Overall, fire departments respond to about 33 percent of all EMS calls, based on statistics from January to mid-March provided by EMS.
Small cut, big impact
Although the funding cut only amounts to 1 percent of EMS’ $25.4 million budget, Richmond has been told he can not overspend his budget this year. The department had a $2.4million overage a year ago.
That will be a challenge with Kentucky Derby events and spring’s typical increase in service calls, he said. EMS spent far more on street operations in the final three months of last fiscal year than in any other quarter — $926,061, compared with the next highest, $742,770 in the first quarter.
Richmond said it will take creative scheduling, working with the emergency rooms and having increased access to events.
“If we get to the point where we can’t make it, I’ll go back to the mayor and the council” to ask for more money, he said. Several Metro Council members — particularly those representing suburban areas — maintain that EMS’ average response time doesn’t represent how long it takes ambulances to get to scenes outside the old city limits.
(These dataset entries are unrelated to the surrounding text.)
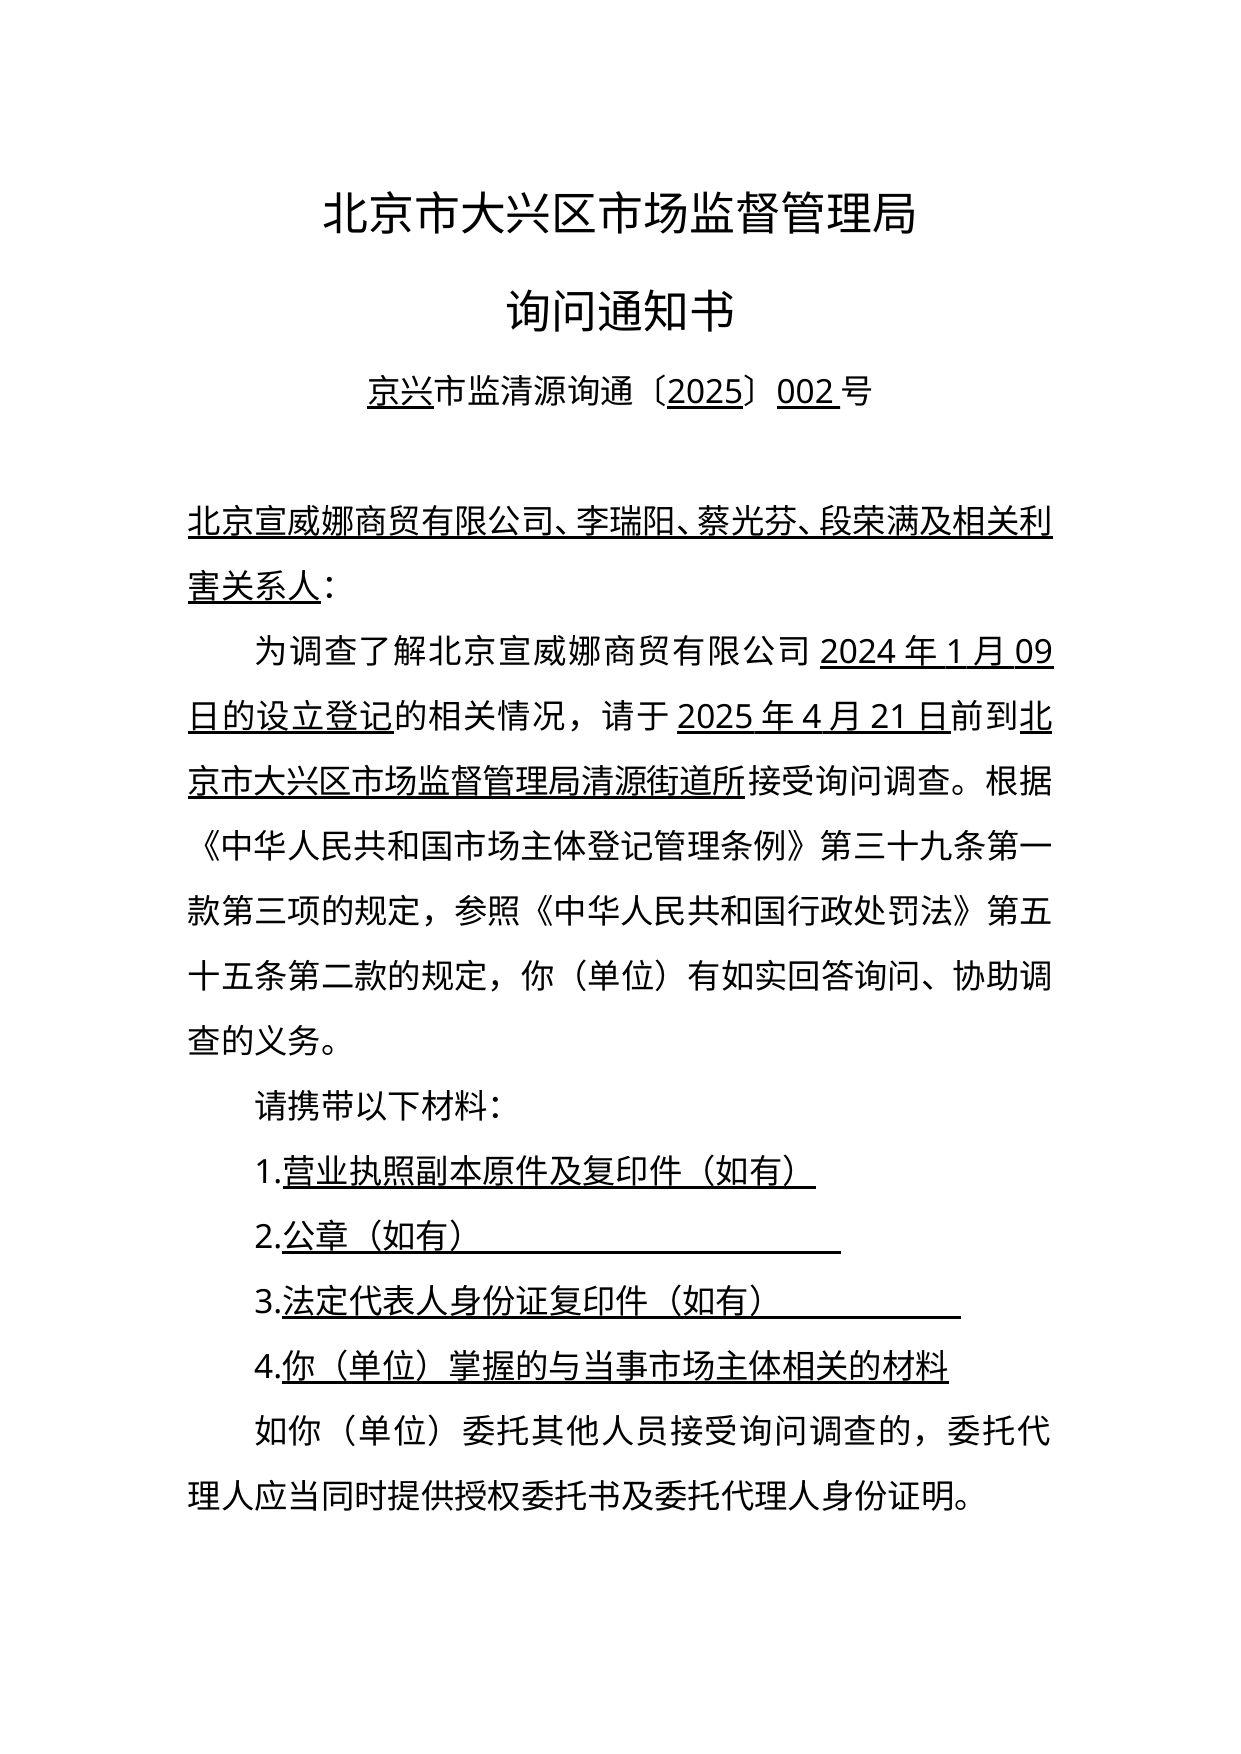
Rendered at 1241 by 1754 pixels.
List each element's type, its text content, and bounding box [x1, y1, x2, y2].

list 询问通知书 [187, 259, 1053, 357]
text 为调查了解北京宣威娜商贸有限公司2024年1月09日的设立登记的相关情况，请于2025年4月21日前到北京市大兴区市场监督管理局清源街道所接受询问调查。根据《中华人民共和国市场主体登记管理条例》第三十九条第一款第三项的规定，参照《中华人民共和国行政处罚法》第五十五条第二款的规定，你（单位）有如实回答询问、协助调查的义务。 [187, 617, 1053, 1072]
text 2.公章（如有） [187, 1202, 1053, 1267]
list 京兴市监清源询通〔2025〕002号 [187, 357, 1053, 422]
text 4.你（单位）掌握的与当事市场主体相关的材料 [254, 1332, 1053, 1397]
list 北京市大兴区市场监督管理局 [187, 162, 1053, 259]
text 1.营业执照副本原件及复印件（如有） [187, 1137, 1053, 1202]
text 请携带以下材料： [187, 1072, 1053, 1137]
text 如你（单位）委托其他人员接受询问调查的，委托代理人应当同时提供授权委托书及委托代理人身份证明。 [187, 1397, 1053, 1527]
text 3.法定代表人身份证复印件（如有） [187, 1267, 1053, 1332]
text 北京宣威娜商贸有限公司、李瑞阳、蔡光芬、段荣满及相关利害关系人： [187, 487, 1053, 617]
The Courier-Journal’s analysis shows that Metro EMS vehicles arrived at nearly half of 436 calls during March 18-19 in less than 6 minutes, based on the national standard for computing response times.
On high-priority Code 3 calls, where a life is in danger, the percentage of responses under 6 minutes rose to 53.5 percent.
There were 30 runs in which EMS took 15 minutes or longer to arrive on the scene.
And three runs took longer than 30 minutes. In one case, Richmond said the call was canceled but not cleared out of the MetroSafe dispatch system for about a half-hour. In another case, the call was a low priority.
And in the third case, the call involved a woman who had fainted but was in stable condition, Richmond said.
Richmond said he doesn’t like to see calls take 30 minutes, but in a system as busy as Louisville, they will occur occasionally.
“It’s a rare episode,” Richmond said. “The community could always try to buy enough resources to try to prevent even that one case.” But he added that it ultimately comes down to what the community can afford.
Council member Hal Heiner, a Republican from the 19th District in far northeastern Jefferson County, wants a deployment study to determine a minimum number of ambulances needed for complete coverage of the county.
“Response times in suburban areas are totally unacceptable,” Heiner said. “I get very concerned when I hear that there is no minimum number of ambulances.”
Richmond admits that the department rarely had fewer than 22 vehicles on the street last year, and has moved away from that philosophy.
But he says the deployment system is designed to be fluid, so that ambulances move to areas as coverage is needed.
“Deployment is really a living, breathing organism,” Richmond said. “It’s shifting and moving all the time.”